● Exercise instructions: Copy, word for word, the lines of the entries below between the one with "### 3. Generate Report" and the one with "Shapiro-Wilk, Kruskal-Wallis, autocorrelation", inclusive, and leave out everything else.

● Exercise data:
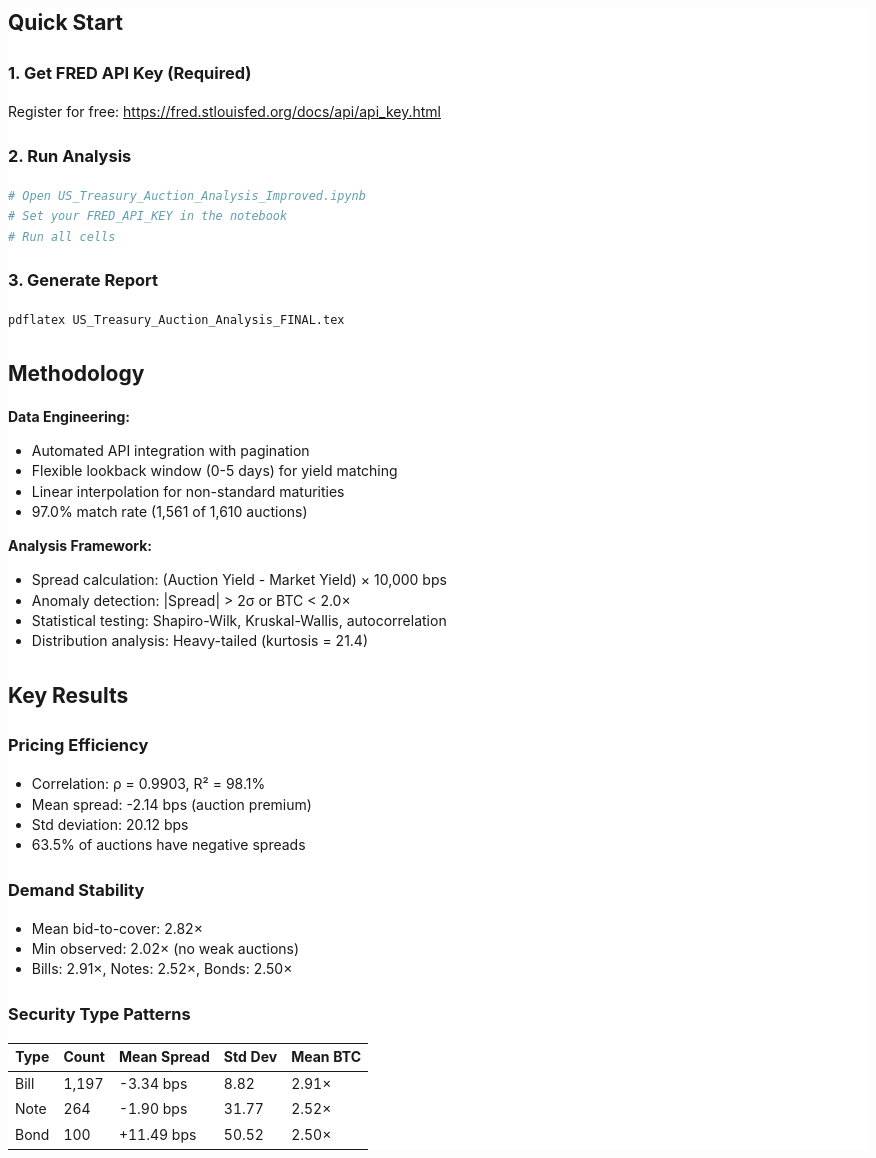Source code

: ## Quick Start

### 1. Get FRED API Key (Required)
Register for free: https://fred.stlouisfed.org/docs/api/api_key.html

### 2. Run Analysis
```python
# Open US_Treasury_Auction_Analysis_Improved.ipynb
# Set your FRED_API_KEY in the notebook
# Run all cells
```

### 3. Generate Report
```bash
pdflatex US_Treasury_Auction_Analysis_FINAL.tex
```

## Methodology

**Data Engineering:**
- Automated API integration with pagination
- Flexible lookback window (0-5 days) for yield matching
- Linear interpolation for non-standard maturities
- 97.0% match rate (1,561 of 1,610 auctions)

**Analysis Framework:**
- Spread calculation: (Auction Yield - Market Yield) × 10,000 bps
- Anomaly detection: |Spread| > 2σ or BTC < 2.0×
- Statistical testing: Shapiro-Wilk, Kruskal-Wallis, autocorrelation
- Distribution analysis: Heavy-tailed (kurtosis = 21.4)

## Key Results

### Pricing Efficiency
- Correlation: ρ = 0.9903, R² = 98.1%
- Mean spread: -2.14 bps (auction premium)
- Std deviation: 20.12 bps
- 63.5% of auctions have negative spreads

### Demand Stability
- Mean bid-to-cover: 2.82×
- Min observed: 2.02× (no weak auctions)
- Bills: 2.91×, Notes: 2.52×, Bonds: 2.50×

### Security Type Patterns
| Type  | Count | Mean Spread | Std Dev | Mean BTC |
|-------|-------|-------------|---------|----------|
| Bill  | 1,197 | -3.34 bps   | 8.82    | 2.91×    |
| Note  | 264   | -1.90 bps   | 31.77   | 2.52×    |
| Bond  | 100   | +11.49 bps  | 50.52   | 2.50×    |
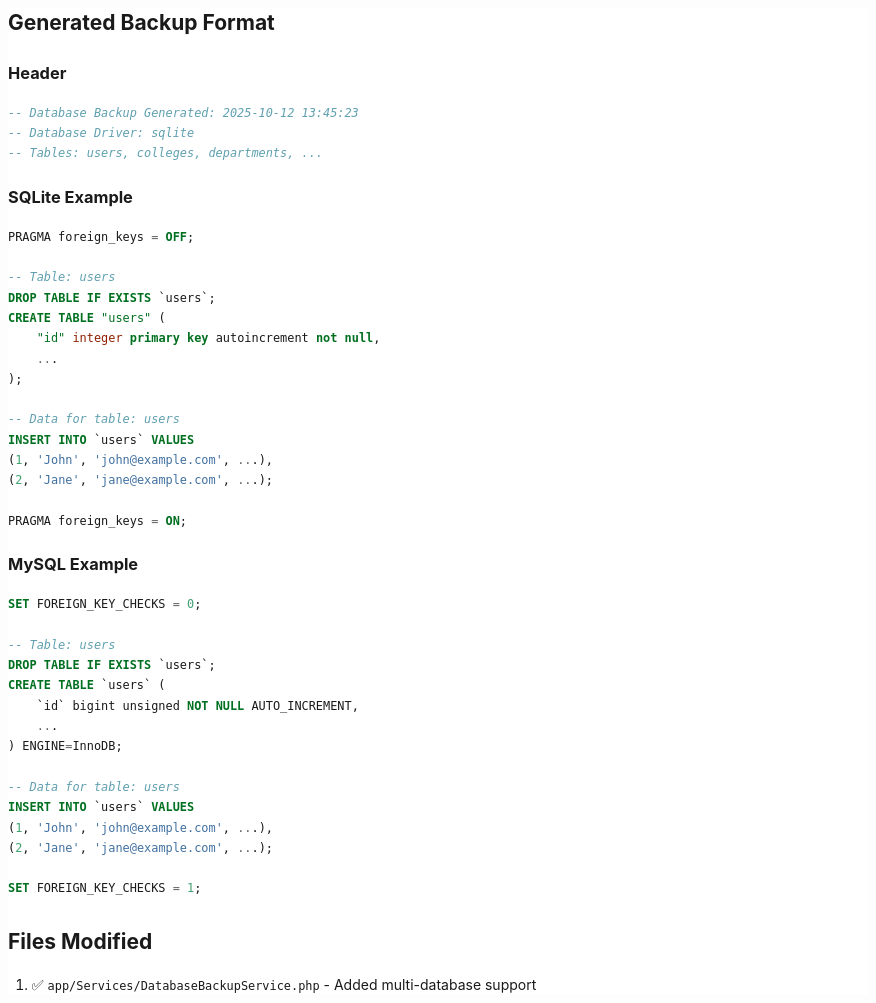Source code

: ## Generated Backup Format

### Header
```sql
-- Database Backup Generated: 2025-10-12 13:45:23
-- Database Driver: sqlite
-- Tables: users, colleges, departments, ...
```

### SQLite Example
```sql
PRAGMA foreign_keys = OFF;

-- Table: users
DROP TABLE IF EXISTS `users`;
CREATE TABLE "users" (
    "id" integer primary key autoincrement not null,
    ...
);

-- Data for table: users
INSERT INTO `users` VALUES
(1, 'John', 'john@example.com', ...),
(2, 'Jane', 'jane@example.com', ...);

PRAGMA foreign_keys = ON;
```

### MySQL Example
```sql
SET FOREIGN_KEY_CHECKS = 0;

-- Table: users
DROP TABLE IF EXISTS `users`;
CREATE TABLE `users` (
    `id` bigint unsigned NOT NULL AUTO_INCREMENT,
    ...
) ENGINE=InnoDB;

-- Data for table: users
INSERT INTO `users` VALUES
(1, 'John', 'john@example.com', ...),
(2, 'Jane', 'jane@example.com', ...);

SET FOREIGN_KEY_CHECKS = 1;
```

## Files Modified

1. ✅ `app/Services/DatabaseBackupService.php` - Added multi-database support
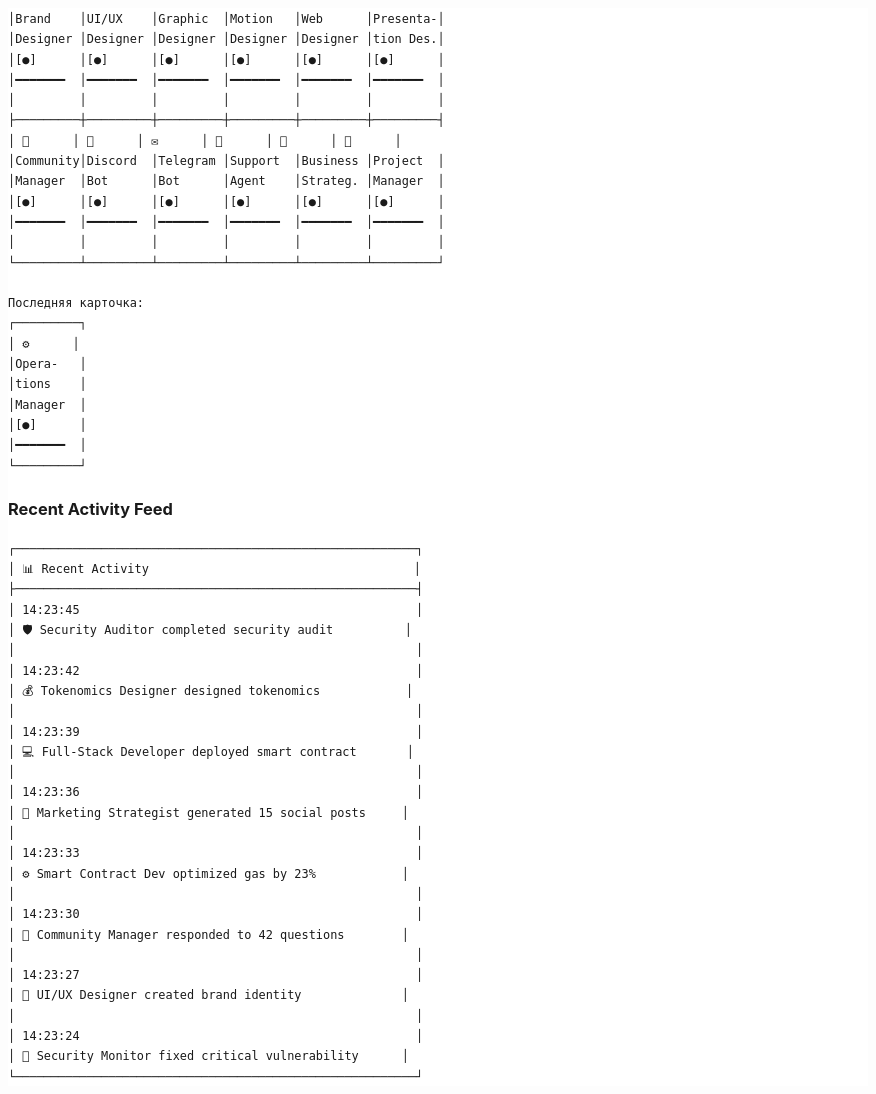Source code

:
 ```
│Brand    │UI/UX    │Graphic  │Motion   │Web      │Presenta-│
│Designer │Designer │Designer │Designer │Designer │tion Des.│
│[●]      │[●]      │[●]      │[●]      │[●]      │[●]      │
│━━━━━━━  │━━━━━━━  │━━━━━━━  │━━━━━━━  │━━━━━━━  │━━━━━━━  │
│         │         │         │         │         │         │
├─────────┼─────────┼─────────┼─────────┼─────────┼─────────┤
│ 👥      │ 🤖      │ ✉️      │ 💬      │ 💼      │ 📅      │
│Community│Discord  │Telegram │Support  │Business │Project  │
│Manager  │Bot      │Bot      │Agent    │Strateg. │Manager  │
│[●]      │[●]      │[●]      │[●]      │[●]      │[●]      │
│━━━━━━━  │━━━━━━━  │━━━━━━━  │━━━━━━━  │━━━━━━━  │━━━━━━━  │
│         │         │         │         │         │         │
└─────────┴─────────┴─────────┴─────────┴─────────┴─────────┘

Последняя карточка:
┌─────────┐
│ ⚙️      │
│Opera-   │
│tions    │
│Manager  │
│[●]      │
│━━━━━━━  │
└─────────┘
```

### Recent Activity Feed

```
┌────────────────────────────────────────────────────────┐
│ 📊 Recent Activity                                     │
├────────────────────────────────────────────────────────┤
│ 14:23:45                                               │
│ 🛡️ Security Auditor completed security audit          │
│                                                        │
│ 14:23:42                                               │
│ 💰 Tokenomics Designer designed tokenomics            │
│                                                        │
│ 14:23:39                                               │
│ 💻 Full-Stack Developer deployed smart contract       │
│                                                        │
│ 14:23:36                                               │
│ 📢 Marketing Strategist generated 15 social posts     │
│                                                        │
│ 14:23:33                                               │
│ ⚙️ Smart Contract Dev optimized gas by 23%            │
│                                                        │
│ 14:23:30                                               │
│ 💬 Community Manager responded to 42 questions        │
│                                                        │
│ 14:23:27                                               │
│ 🎨 UI/UX Designer created brand identity              │
│                                                        │
│ 14:23:24                                               │
│ 🚨 Security Monitor fixed critical vulnerability      │
└────────────────────────────────────────────────────────┘
```
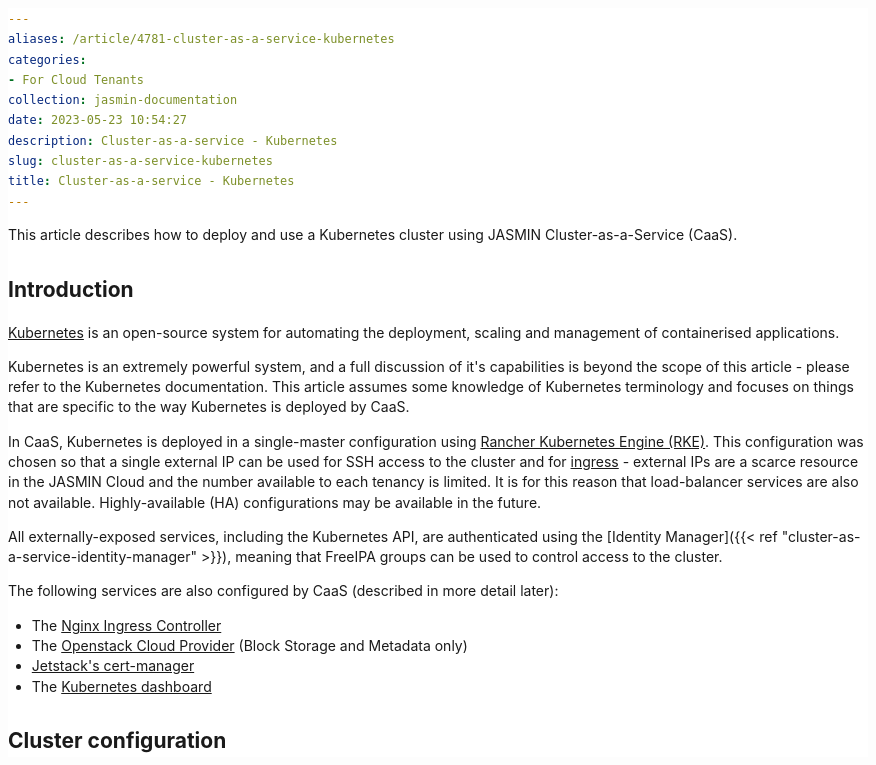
 ```yaml
---
aliases: /article/4781-cluster-as-a-service-kubernetes
categories:
- For Cloud Tenants
collection: jasmin-documentation
date: 2023-05-23 10:54:27
description: Cluster-as-a-service - Kubernetes
slug: cluster-as-a-service-kubernetes
title: Cluster-as-a-service - Kubernetes
---
```


This article describes how to deploy and use a Kubernetes cluster using JASMIN
Cluster-as-a-Service (CaaS).

## Introduction

[Kubernetes](https://kubernetes.io/) is an open-source system for automating
the deployment, scaling and management of containerised applications.

Kubernetes is an extremely powerful system, and a full discussion of it's
capabilities is beyond the scope of this article - please refer to the
Kubernetes documentation. This article assumes some knowledge of Kubernetes
terminology and focuses on things that are specific to the way Kubernetes is
deployed by CaaS.

In CaaS, Kubernetes is deployed in a single-master configuration using
[Rancher Kubernetes Engine (RKE)](https://github.com/rancher/rke). This
configuration was chosen so that a single external IP can be used for SSH
access to the cluster and for
[ingress](https://kubernetes.io/docs/concepts/services-networking/ingress/) \-
external IPs are a scarce resource in the JASMIN Cloud and the number
available to each tenancy is limited. It is for this reason that load-balancer
services are also not available. Highly-available (HA) configurations may be
available in the future.

All externally-exposed services, including the Kubernetes API, are
authenticated using the [Identity Manager]({{< ref "cluster-as-a-service-identity-manager" >}}), meaning that FreeIPA groups can be used to control
access to the cluster.

The following services are also configured by CaaS (described in more detail
later):

  * The [Nginx Ingress Controller](https://kubernetes.github.io/ingress-nginx/)
  * The [Openstack Cloud Provider](https://kubernetes.io/docs/concepts/cluster-administration/cloud-providers/#openstack) (Block Storage and Metadata only)
  * [Jetstack's cert-manager](https://docs.cert-manager.io/en/latest/)
  * The [Kubernetes dashboard](https://kubernetes.io/docs/tasks/access-application-cluster/web-ui-dashboard/)

## Cluster configuration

● Finished exercise:
### 3. Generate Report
```bash
pdflatex US_Treasury_Auction_Analysis_FINAL.tex
```

## Methodology

**Data Engineering:**
- Automated API integration with pagination
- Flexible lookback window (0-5 days) for yield matching
- Linear interpolation for non-standard maturities
- 97.0% match rate (1,561 of 1,610 auctions)

**Analysis Framework:**
- Spread calculation: (Auction Yield - Market Yield) × 10,000 bps
- Anomaly detection: |Spread| > 2σ or BTC < 2.0×
- Statistical testing: Shapiro-Wilk, Kruskal-Wallis, autocorrelation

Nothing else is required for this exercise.